I think you misunderstand -- I'm referring to the actual systems-level implement...

JoshTriplett · on April 29, 2012

What part of that process requires UTF-16? JavaScript doesn't require UTF-16; it just requires Unicode. You could use UTF-8 in your JavaScript implementation as well.

pkmays · on April 29, 2012

> What part of that process requires UTF-16? JavaScript doesn't require UTF-16; it just requires Unicode. You could use UTF-8 in your JavaScript implementation as well.

Actually, JavaScript _does_ require UTF-16. From the ES5.1 spec:

> A conforming implementation of this Standard shall interpret characters in conformance with the Unicode Standard, Version 3.0 or later and ISO/IEC 10646-1 with either UCS-2 or UTF-16 as the adopted encoding form, implementation level 3. If the adopted ISO/IEC 10646-1 subset is not otherwise specified, it is presumed to be the BMP subset, collection 300. If the adopted encoding form is not otherwise specified, it presumed to be the UTF-16 encoding form.

khuey · on April 29, 2012

JS does require UTF-16, because the surrogate pairs of non-BMP characters are separable in JS strings.

'<non-BMP character>'.length == 2 '<non-BMP character>'[0] == first codepoint in the surrogate pair '<non-BMP character>'[1] == second codepoint in the surrogate pair

Any JS implementation using UTF-8 would have to convert to UTF-16 for proper answers to .length and array indexing on strings.

JoshTriplett · on April 29, 2012

Still doesn't mean that it has to store the strings in UTF-16. And a bit of common-case optimizing would allow ignoring that case until a string actually ends up with a non-BMP character in it.

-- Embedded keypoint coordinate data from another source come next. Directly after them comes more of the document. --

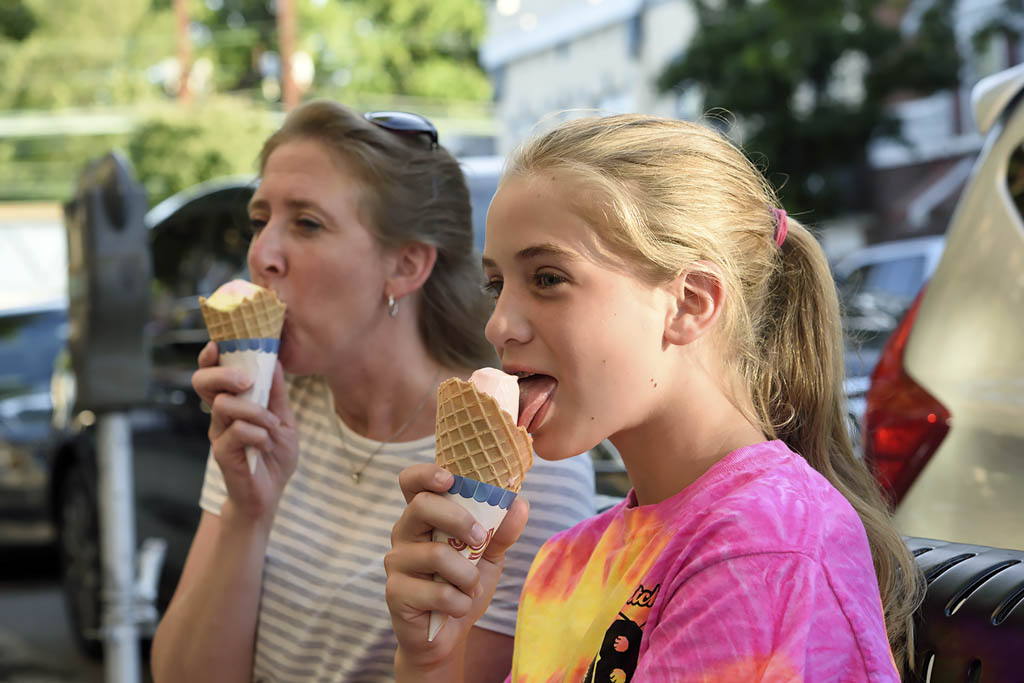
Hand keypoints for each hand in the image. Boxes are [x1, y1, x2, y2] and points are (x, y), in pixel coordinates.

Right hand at [192, 341, 297, 523]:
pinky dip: (257, 433)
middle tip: (246, 381)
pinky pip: (237, 431)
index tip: (217, 344)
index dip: (210, 357)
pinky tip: (266, 443)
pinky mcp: (223, 453)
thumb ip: (277, 393)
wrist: (270, 494)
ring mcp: (219, 434)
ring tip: (271, 424)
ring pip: (224, 405)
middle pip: (203, 383)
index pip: (212, 374)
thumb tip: (275, 360)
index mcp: (233, 404)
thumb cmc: (273, 456)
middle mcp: (220, 416)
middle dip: (224, 374)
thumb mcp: (283, 420)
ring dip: (254, 410)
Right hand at [385, 464, 528, 672]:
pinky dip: (459, 602)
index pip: (412, 482)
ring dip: (467, 575)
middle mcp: (404, 533)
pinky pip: (437, 592)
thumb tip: (519, 503)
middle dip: (460, 520)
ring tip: (472, 586)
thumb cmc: (464, 585)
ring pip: (436, 554)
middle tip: (481, 539)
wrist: (448, 634)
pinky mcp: (395, 592)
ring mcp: (396, 562)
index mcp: (424, 516)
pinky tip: (458, 606)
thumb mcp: (489, 555)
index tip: (450, 479)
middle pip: (422, 506)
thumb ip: (503, 529)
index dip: (426, 473)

Alternatively, if a JavaScript implementation chose to completely ignore that particular requirement, I'd guess that approximately zero pages (outside of test cases) would break, and a few currently broken pages (that assumed sane Unicode handling) would start working.

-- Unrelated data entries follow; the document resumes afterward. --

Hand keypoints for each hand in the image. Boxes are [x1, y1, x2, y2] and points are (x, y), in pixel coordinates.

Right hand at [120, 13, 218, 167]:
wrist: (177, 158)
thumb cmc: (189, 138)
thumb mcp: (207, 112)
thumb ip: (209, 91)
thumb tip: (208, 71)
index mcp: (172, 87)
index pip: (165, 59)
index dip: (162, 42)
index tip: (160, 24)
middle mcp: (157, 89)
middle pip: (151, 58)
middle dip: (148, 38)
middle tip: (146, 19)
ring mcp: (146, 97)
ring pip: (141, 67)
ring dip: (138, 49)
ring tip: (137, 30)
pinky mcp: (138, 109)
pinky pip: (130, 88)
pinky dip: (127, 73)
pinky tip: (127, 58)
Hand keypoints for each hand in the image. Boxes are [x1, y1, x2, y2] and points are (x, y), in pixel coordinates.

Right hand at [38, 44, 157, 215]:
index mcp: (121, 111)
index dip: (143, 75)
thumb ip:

gwillen · on April 30, 2012

This is horrifying. :-(

soc88 · on April 29, 2012

If stuff like length and indexing depend on the actual underlying representation, the implementation is broken regardless of the actual format used.

btilly · on April 29, 2012

Change "implementation" to spec and I agree with you.

An implementation that fails to meet the spec can be argued as not broken, even if said spec is broken.